David Oxenford, of Davis Wright Tremaine LLP, used his Broadcast Law Blog platform to recap the FCC filing with the Supreme Court, and didn’t have a whole lot to add. He did note that the Supremes do not have to listen to this case, but the publicity factor may cause them to put it in play. He also said that SCOTUS moves slow, and noted that we may still be talking about this one a year from now.

Writing for SCOTUSblog, Goldstein Howe & Russell P.C. attorney Lyle Denniston wrote that the FCC lost in the lower court because it ratcheted up its enforcement on fleeting incidents without warning, and then the full body of FCC indecency enforcement came into play because the lower court found the rules in general to be vague to the point that broadcasters cannot know how to comply with them.

Denniston wrote, “The Second Circuit Court, ruling last July — for a second time — in a case of words of profanity uttered by performers during two Fox TV awards shows, struck down the FCC’s ‘indecnecy’ policy as a whole, finding it too vague to inform broadcasters of what was allowed, or not.”

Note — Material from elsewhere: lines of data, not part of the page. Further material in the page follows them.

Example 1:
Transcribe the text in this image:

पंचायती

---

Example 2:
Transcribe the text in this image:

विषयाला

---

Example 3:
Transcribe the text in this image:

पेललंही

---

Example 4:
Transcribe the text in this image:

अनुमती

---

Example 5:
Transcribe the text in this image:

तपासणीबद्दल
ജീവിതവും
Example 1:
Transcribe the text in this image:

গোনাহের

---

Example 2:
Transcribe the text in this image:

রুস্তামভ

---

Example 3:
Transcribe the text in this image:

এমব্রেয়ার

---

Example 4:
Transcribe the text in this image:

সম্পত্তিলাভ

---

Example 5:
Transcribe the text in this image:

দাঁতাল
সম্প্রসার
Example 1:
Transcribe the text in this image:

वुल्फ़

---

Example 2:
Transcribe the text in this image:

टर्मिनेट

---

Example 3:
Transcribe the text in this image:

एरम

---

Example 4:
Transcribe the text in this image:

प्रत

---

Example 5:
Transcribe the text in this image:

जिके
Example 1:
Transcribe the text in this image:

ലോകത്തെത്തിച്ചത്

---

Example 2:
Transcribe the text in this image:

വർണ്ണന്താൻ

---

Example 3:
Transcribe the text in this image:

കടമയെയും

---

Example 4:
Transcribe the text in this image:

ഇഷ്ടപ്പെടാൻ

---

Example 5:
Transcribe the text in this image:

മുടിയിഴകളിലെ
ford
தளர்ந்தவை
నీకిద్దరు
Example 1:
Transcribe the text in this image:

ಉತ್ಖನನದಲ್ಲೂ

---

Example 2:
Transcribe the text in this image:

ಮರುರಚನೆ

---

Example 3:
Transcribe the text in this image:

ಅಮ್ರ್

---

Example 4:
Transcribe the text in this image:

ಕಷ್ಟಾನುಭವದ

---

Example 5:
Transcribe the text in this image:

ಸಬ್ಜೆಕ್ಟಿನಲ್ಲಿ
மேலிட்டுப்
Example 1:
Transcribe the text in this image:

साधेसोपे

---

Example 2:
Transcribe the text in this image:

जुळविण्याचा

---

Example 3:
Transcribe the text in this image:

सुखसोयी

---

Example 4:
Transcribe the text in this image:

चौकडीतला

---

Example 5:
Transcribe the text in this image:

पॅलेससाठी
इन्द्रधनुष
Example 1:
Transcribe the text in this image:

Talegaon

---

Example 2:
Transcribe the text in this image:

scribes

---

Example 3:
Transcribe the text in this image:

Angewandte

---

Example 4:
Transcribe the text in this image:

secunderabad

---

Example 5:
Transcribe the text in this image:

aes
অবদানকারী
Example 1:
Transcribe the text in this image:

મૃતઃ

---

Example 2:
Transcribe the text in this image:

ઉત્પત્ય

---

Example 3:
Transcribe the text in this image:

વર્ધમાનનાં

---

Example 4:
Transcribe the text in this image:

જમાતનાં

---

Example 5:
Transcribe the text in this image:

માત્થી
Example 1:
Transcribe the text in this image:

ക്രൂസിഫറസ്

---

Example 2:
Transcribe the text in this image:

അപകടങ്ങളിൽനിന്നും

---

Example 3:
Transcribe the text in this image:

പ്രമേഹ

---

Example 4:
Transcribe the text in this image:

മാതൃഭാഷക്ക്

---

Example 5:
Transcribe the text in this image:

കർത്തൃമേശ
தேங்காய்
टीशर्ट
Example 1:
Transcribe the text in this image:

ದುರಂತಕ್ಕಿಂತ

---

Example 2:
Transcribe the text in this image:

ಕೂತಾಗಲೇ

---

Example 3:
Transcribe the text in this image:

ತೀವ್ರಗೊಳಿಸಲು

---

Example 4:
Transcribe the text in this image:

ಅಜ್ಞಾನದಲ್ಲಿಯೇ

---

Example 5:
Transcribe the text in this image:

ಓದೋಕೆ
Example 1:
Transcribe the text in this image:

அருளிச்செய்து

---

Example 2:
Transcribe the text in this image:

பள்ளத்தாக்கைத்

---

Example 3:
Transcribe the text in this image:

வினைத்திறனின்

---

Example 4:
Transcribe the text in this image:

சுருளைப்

Denniston suggested that the infamous Janet Jackson case may soon follow the Fox fleeting expletives and the ABC bared buttocks that are currently on the table. He also said that there is no timetable applicable to the issue at this point.

RBR-TVBR observation: We seem to have a reasonable lay grasp on this issue, based on what we’ve been reading. Broadcasters do not routinely go over the content line, and have never petitioned for the total elimination of indecency regulation to the best of our knowledge. But the FCC, in an attempt to suddenly shift gears in its reaction to fleeting expletives, managed to bring the entire unwieldy indecency regimen into question.

We have a situation where Congressional panic in the wake of the Jackson incident put a new $325K indecency fine on the books – a steep penalty indeed when nobody can even define the crime.

We do know this – steep punishment for fleeting unscripted expletives has a chilling effect on the broadcast of live programming. President George W. Bush even uttered an expletive within earshot of a live mic during his tenure at the White House. Even as Congress was overreacting to Jackson with its new fine, the FCC was busy overreacting with its new fleeting expletive crackdown. If it had just not gone there at all, it might have the rest of its indecency policy in place and in force even as we speak.